━━━━━ Information provided ━━━━━
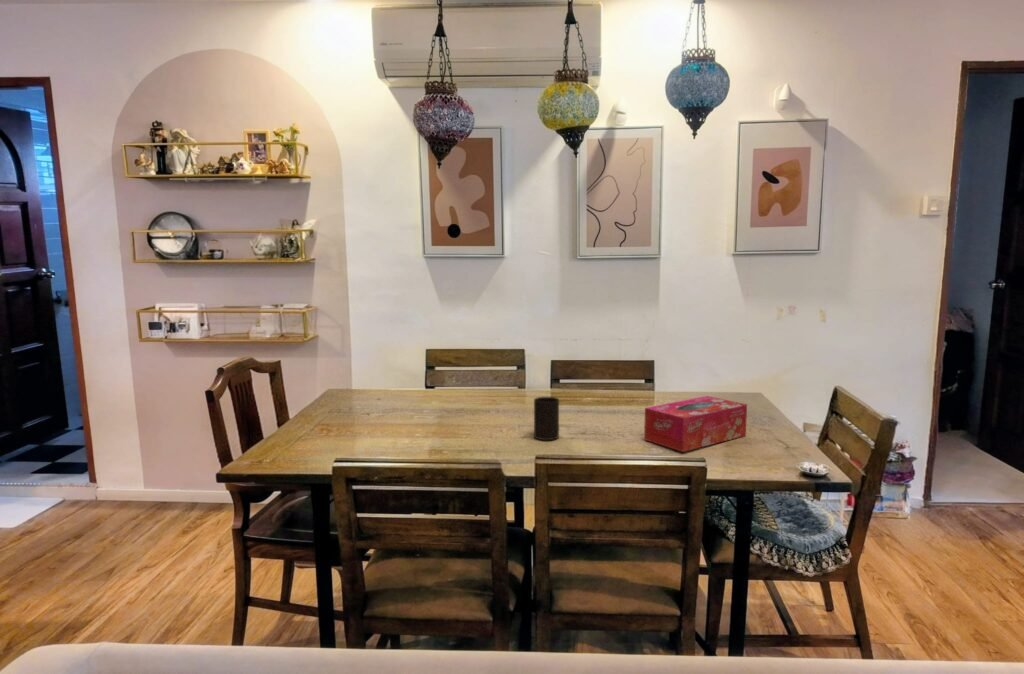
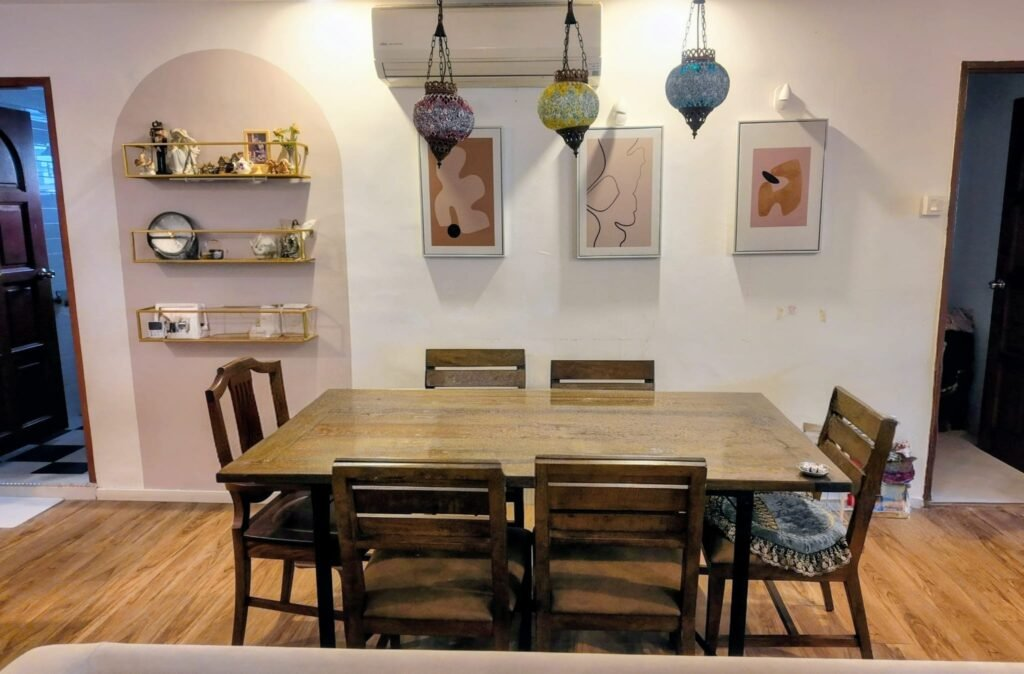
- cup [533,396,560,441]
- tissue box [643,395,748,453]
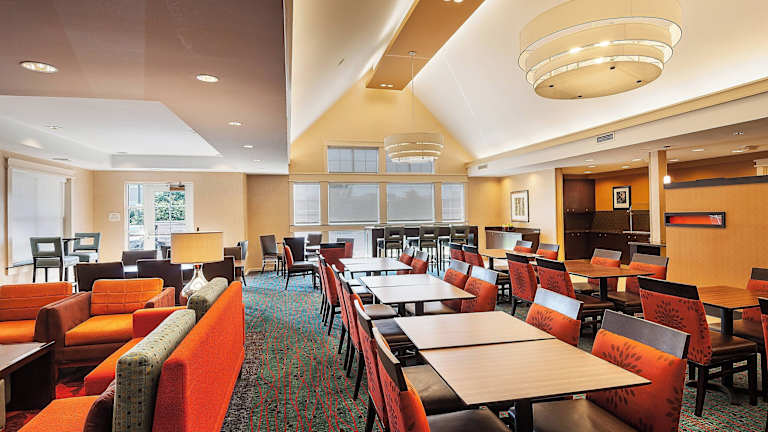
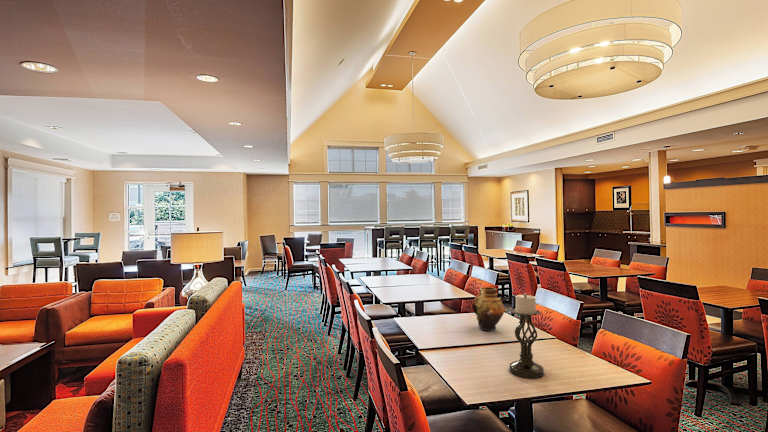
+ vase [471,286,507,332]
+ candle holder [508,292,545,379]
━━━━━
> [The problem]: Pictures are not part of the copy; transcribe the rest of the data verbatim.

> [The answer]:
- cup [533,396,560,441]
- tissue box [643,395,748,453]
+ vase [471,286,507,332]
+ candle holder [508,292,545,379]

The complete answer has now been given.